Japan Reviews New Recommendations on Mad Cow Testing Standards
March 25 (Bloomberg) -- Japan is reviewing recommended changes to international mad cow screening standards that may be adopted at a May meeting of the World Organization for Animal Health, an agriculture ministry official said.
The changes would recommend countries forgo mad cow tests as long as cattle parts thought to harbor the disease are removed prior to international shipment, the Nihon Keizai newspaper said.
Japan is weighing the proposal, said Kazuhiro Yoshida, an official in charge of food safety at the agriculture ministry. Yoshida declined to detail the possible changes and denied the Nikkei's report that Japan has already decided to oppose them.
Relaxed screening would contrast with current standards in Japan, which won't import beef from countries where mad cow has surfaced unless the nation first tests all its slaughtered cattle. Japan has barred U.S. beef, which isn't screened, since December 2003, when the U.S. discovered its first case of mad cow.
The Paris-based World Organization for Animal Health, of which Japan is a member, is also proposing that the mandatory age at which disease-harboring parts are removed from cattle carcasses be raised to 30 months or older, from the current age of 12 months or older, according to the Nikkei report.

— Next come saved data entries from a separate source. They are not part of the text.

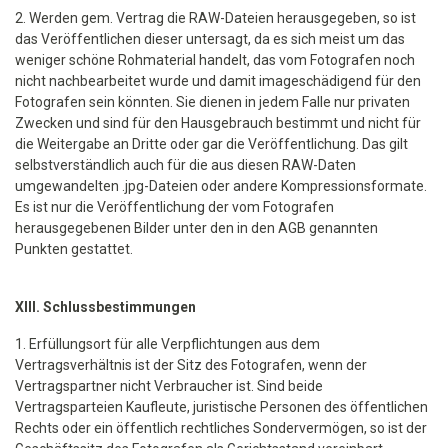
2. Werden gem. Vertrag die RAW-Dateien herausgegeben, so ist
das Veröffentlichen dieser untersagt, da es sich meist um das
weniger schöne Rohmaterial handelt, das vom Fotografen noch
nicht nachbearbeitet wurde und damit imageschädigend für den
Fotografen sein könnten. Sie dienen in jedem Falle nur privaten
Zwecken und sind für den Hausgebrauch bestimmt und nicht für
die Weitergabe an Dritte oder gar die Veröffentlichung. Das gilt
selbstverständlich auch für die aus diesen RAW-Daten
umgewandelten .jpg-Dateien oder andere Kompressionsformate.
Es ist nur die Veröffentlichung der vom Fotografen
herausgegebenen Bilder unter den in den AGB genannten
Punkten gestattet.
XIII. Schlussbestimmungen
1. Erfüllungsort für alle Verpflichtungen aus dem
Vertragsverhältnis ist der Sitz des Fotografen, wenn der
Vertragspartner nicht Verbraucher ist. Sind beide
Vertragsparteien Kaufleute, juristische Personen des öffentlichen
Rechts oder ein öffentlich rechtliches Sondervermögen, so ist der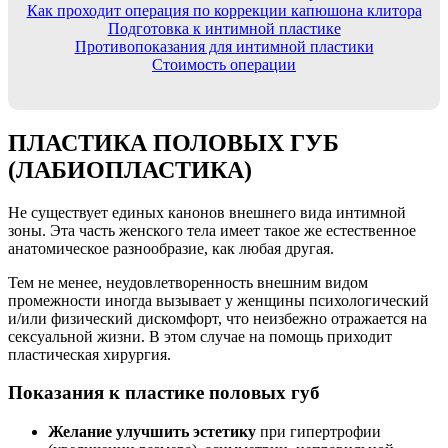
Как проходит операция по коррекции капюшона клитора
Подготовка к интимной пластике
Противопоказания для интимной пластики
Стоимость операции
ПЛАСТИКА ПОЛОВЫХ ГУБ
(ЛАБИОПЛАСТИКА)
Не существует единых канонов внешнего вида интимной
зоны. Эта часть женского тела имеет такое же естественное
анатомическое разнообразие, как любая другая.
Тем не менее, неудовлетворенность внешним видом
промежности иногда вызывает у женщины психологический
и/или физический дискомфорт, что неизбежно отражается на
сексуальной жизни. В этом случае на помощь приходит
пластическая хирургия.
Показания к пластике половых губ
Желание улучшить эстетику
при гипертрофии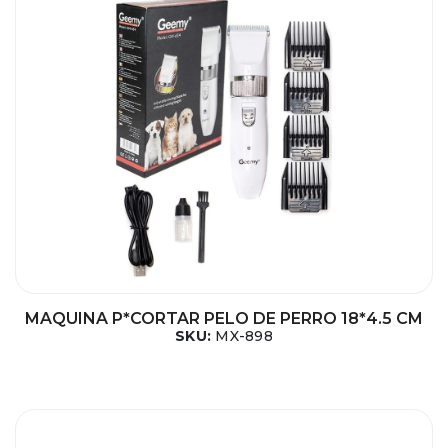
MAQUINA P*CORTAR PELO DE PERRO 18*4.5 CM
SKU:
MX-898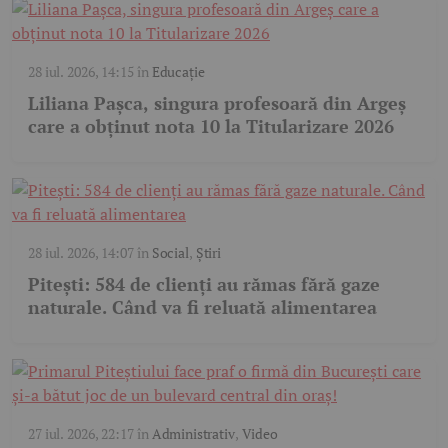
28 iul. 2026, 14:15
în
Educație
Liliana Pașca, singura profesoară din Argeș
care a obținut nota 10 la Titularizare 2026
28 iul. 2026, 14:07
în
Social
,
Știri
Pitești: 584 de clienți au rămas fără gaze
naturale. Când va fi reluată alimentarea
27 iul. 2026, 22:17
în
Administrativ
,
Video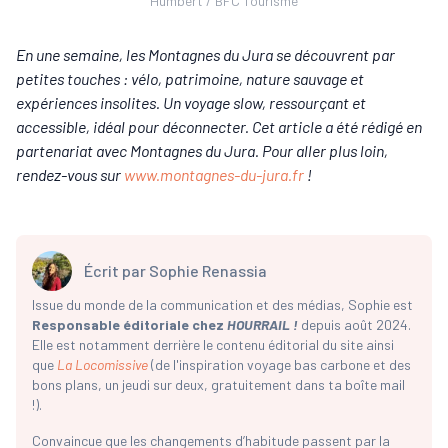
Humbert / BFC Tourisme
En une semaine, les Montagnes du Jura se découvrent par
petites touches : vélo, patrimoine, nature sauvage et
expériences insolites. Un voyage slow, ressourçant et
accessible, idéal pour déconnecter. Cet article a été rédigé en
partenariat avec Montagnes du Jura. Pour aller plus loin,
rendez-vous sur
www.montagnes-du-jura.fr
!
Écrit par
Sophie Renassia
Issue du monde de la communication et des médias, Sophie est
Responsable éditoriale chez
HOURRAIL !
depuis août 2024.
Elle est notamment derrière le contenu éditorial du site ainsi
que
La Locomissive
(de l'inspiration voyage bas carbone et des
bons plans, un jeudi sur deux, gratuitement dans ta boîte mail
!).
Convaincue que les changements d’habitude passent par la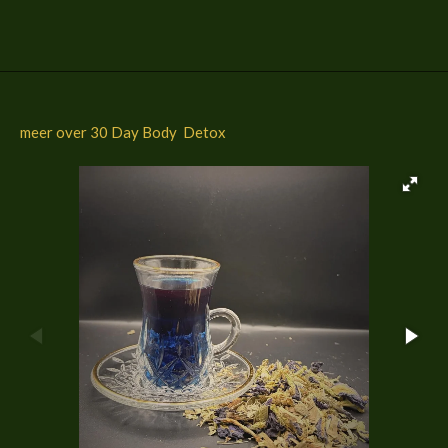
l
e
a
l
e
l
r
e
n
e
n
meer over 30 Day Body Detox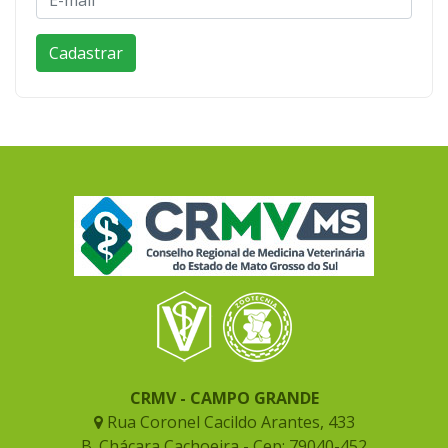
CRMV - CAMPO GRANDE
Rua Coronel Cacildo Arantes, 433
B. Chácara Cachoeira - Cep: 79040-452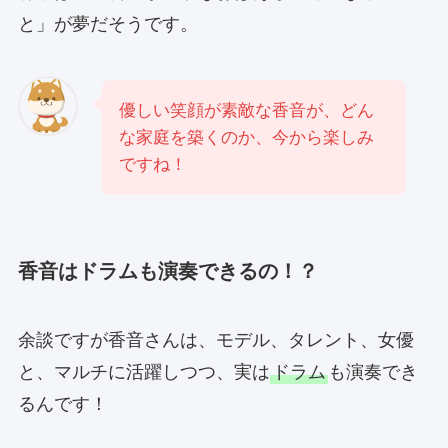
と」が夢だそうです。
優しい笑顔が素敵な香音が、どん
な家庭を築くのか、今から楽しみ
ですね！
香音はドラムも演奏できるの！？
余談ですが香音さんは、モデル、タレント、女優
と、マルチに活躍しつつ、実は
ドラム
も演奏でき
るんです！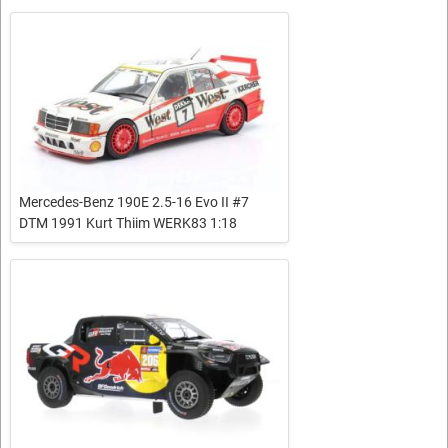
Mercedes-Benz 190E 2.5-16 Evo II #7
DTM 1991 Kurt Thiim WERK83 1:18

Such parts, thought to contain the agent triggering mad cow disease, can include the brain and bones, according to the report.

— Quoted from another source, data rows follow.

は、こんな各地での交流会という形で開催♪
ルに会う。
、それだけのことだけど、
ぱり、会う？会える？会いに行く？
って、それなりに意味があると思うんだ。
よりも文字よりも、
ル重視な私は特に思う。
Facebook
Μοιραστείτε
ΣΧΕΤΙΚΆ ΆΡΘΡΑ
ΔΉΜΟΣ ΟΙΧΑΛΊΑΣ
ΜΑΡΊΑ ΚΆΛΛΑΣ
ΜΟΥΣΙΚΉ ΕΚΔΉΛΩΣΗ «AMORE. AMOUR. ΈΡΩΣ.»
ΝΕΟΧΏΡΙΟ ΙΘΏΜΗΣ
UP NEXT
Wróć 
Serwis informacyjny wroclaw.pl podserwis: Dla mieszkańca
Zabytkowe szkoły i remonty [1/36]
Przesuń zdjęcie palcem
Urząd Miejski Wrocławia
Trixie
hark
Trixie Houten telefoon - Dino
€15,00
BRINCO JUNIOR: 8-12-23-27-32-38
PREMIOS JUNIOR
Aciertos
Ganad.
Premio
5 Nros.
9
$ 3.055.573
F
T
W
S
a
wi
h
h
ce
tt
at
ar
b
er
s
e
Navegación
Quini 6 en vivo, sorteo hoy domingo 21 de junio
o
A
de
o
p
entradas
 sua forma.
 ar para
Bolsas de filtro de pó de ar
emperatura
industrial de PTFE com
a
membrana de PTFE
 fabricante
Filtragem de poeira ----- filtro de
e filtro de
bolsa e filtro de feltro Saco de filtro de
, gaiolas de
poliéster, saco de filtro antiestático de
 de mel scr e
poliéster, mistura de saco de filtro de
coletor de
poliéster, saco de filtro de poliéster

Member nations will vote on the proposed changes at the May meeting. While the organization's recommendations are not binding, relaxed standards may encourage the U.S. government to intensify its pressure on Japan to resume U.S. beef imports, the Nikkei said.
U.S. Trade
Japan, which purchased about $1.7 billion worth of U.S. beef in 2003, was the biggest overseas buyer before the ban. In October, Japan agreed to resume importing U.S. beef from cattle younger than 21 months, and both countries have since been negotiating details of how and when to resume trade.
Scientists say humans who eat certain parts of animals infected with mad-cow disease, or bovine spongiform encephalopathy, may contract variant Creutzfeldt-Jakob disease, a similar brain-wasting ailment. The human illness has been blamed for 149 deaths in the U.K. since 1995, according to the National Creutzfeldt-Jakob Disease Surveillance Unit in Edinburgh, Scotland.